Prompt.
What you hand back must match the records word for word, with no pictures.

──────── Input records ────────

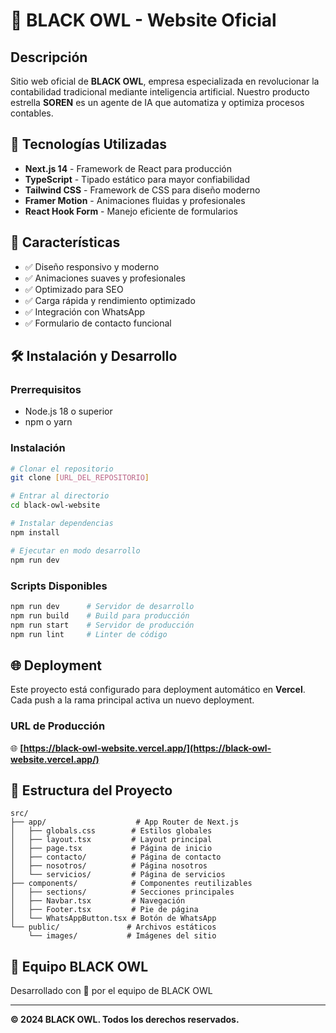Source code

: # 🦉 BLACK OWL - Website Oficial

## Descripción

Sitio web oficial de **BLACK OWL**, empresa especializada en revolucionar la contabilidad tradicional mediante inteligencia artificial. Nuestro producto estrella **SOREN** es un agente de IA que automatiza y optimiza procesos contables.

## 🚀 Tecnologías Utilizadas

- **Next.js 14** - Framework de React para producción
- **TypeScript** - Tipado estático para mayor confiabilidad
- **Tailwind CSS** - Framework de CSS para diseño moderno
- **Framer Motion** - Animaciones fluidas y profesionales
- **React Hook Form** - Manejo eficiente de formularios

## 🎯 Características

- ✅ Diseño responsivo y moderno
- ✅ Animaciones suaves y profesionales
- ✅ Optimizado para SEO
- ✅ Carga rápida y rendimiento optimizado
- ✅ Integración con WhatsApp
- ✅ Formulario de contacto funcional

## 🛠️ Instalación y Desarrollo

### Prerrequisitos
- Node.js 18 o superior
- npm o yarn

### Instalación
```bash
# Clonar el repositorio
git clone [URL_DEL_REPOSITORIO]

# Entrar al directorio
cd black-owl-website

# Instalar dependencias
npm install

# Ejecutar en modo desarrollo
npm run dev
```

### Scripts Disponibles
```bash
npm run dev      # Servidor de desarrollo
npm run build    # Build para producción
npm run start    # Servidor de producción
npm run lint     # Linter de código
```

## 🌐 Deployment

Este proyecto está configurado para deployment automático en **Vercel**. Cada push a la rama principal activa un nuevo deployment.

### URL de Producción
🌐 **[https://black-owl-website.vercel.app/](https://black-owl-website.vercel.app/)**

## 📂 Estructura del Proyecto

```
src/
├── app/                    # App Router de Next.js
│   ├── globals.css        # Estilos globales
│   ├── layout.tsx         # Layout principal
│   ├── page.tsx           # Página de inicio
│   ├── contacto/          # Página de contacto
│   ├── nosotros/          # Página nosotros
│   └── servicios/         # Página de servicios
├── components/            # Componentes reutilizables
│   ├── sections/          # Secciones principales
│   ├── Navbar.tsx         # Navegación
│   ├── Footer.tsx         # Pie de página
│   └── WhatsAppButton.tsx # Botón de WhatsApp
└── public/               # Archivos estáticos
    └── images/           # Imágenes del sitio
```

## 👥 Equipo BLACK OWL

Desarrollado con 🖤 por el equipo de BLACK OWL

---

**© 2024 BLACK OWL. Todos los derechos reservados.**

────────

Task result.
Source code

: # 🦉 BLACK OWL - Website Oficial

## Descripción

Sitio web oficial de **BLACK OWL**, empresa especializada en revolucionar la contabilidad tradicional mediante inteligencia artificial. Nuestro producto estrella **SOREN** es un agente de IA que automatiza y optimiza procesos contables.

## 🚀 Tecnologías Utilizadas

- **Next.js 14** - Framework de React para producción
- **TypeScript** - Tipado estático para mayor confiabilidad
- **Tailwind CSS** - Framework de CSS para diseño moderno
- **Framer Motion** - Animaciones fluidas y profesionales
- **React Hook Form** - Manejo eficiente de formularios

## 🎯 Características

- ✅ Diseño responsivo y moderno
- ✅ Animaciones suaves y profesionales
- ✅ Optimizado para SEO
- ✅ Carga rápida y rendimiento optimizado
- ✅ Integración con WhatsApp
- ✅ Formulario de contacto funcional

## 🛠️ Instalación y Desarrollo

### Prerrequisitos
- Node.js 18 o superior
- npm o yarn

### Instalación
```bash
# Clonar el repositorio
git clone [URL_DEL_REPOSITORIO]

# Entrar al directorio
cd black-owl-website

# Instalar dependencias
npm install

# Ejecutar en modo desarrollo
npm run dev
```

### Scripts Disponibles
```bash
npm run dev      # Servidor de desarrollo
npm run build    # Build para producción
npm run start    # Servidor de producción
npm run lint     # Linter de código
```

## 🌐 Deployment

Este proyecto está configurado para deployment automático en **Vercel**. Cada push a la rama principal activa un nuevo deployment.

### URL de Producción
🌐 **[https://black-owl-website.vercel.app/](https://black-owl-website.vercel.app/)**

## 📂 Estructura del Proyecto

```
src/
├── app/                    # App Router de Next.js
│   ├── globals.css        # Estilos globales
│   ├── layout.tsx         # Layout principal
│   ├── page.tsx           # Página de inicio
│   ├── contacto/          # Página de contacto
│   ├── nosotros/          # Página nosotros
│   └── servicios/         # Página de servicios
├── components/            # Componentes reutilizables
│   ├── sections/          # Secciones principales
│   ├── Navbar.tsx         # Navegación
│   ├── Footer.tsx         # Pie de página
│   └── WhatsAppButton.tsx # Botón de WhatsApp
└── public/               # Archivos estáticos
    └── images/           # Imágenes del sitio
```

## 👥 Equipo BLACK OWL

Desarrollado con 🖤 por el equipo de BLACK OWL

---

**© 2024 BLACK OWL. Todos los derechos reservados.**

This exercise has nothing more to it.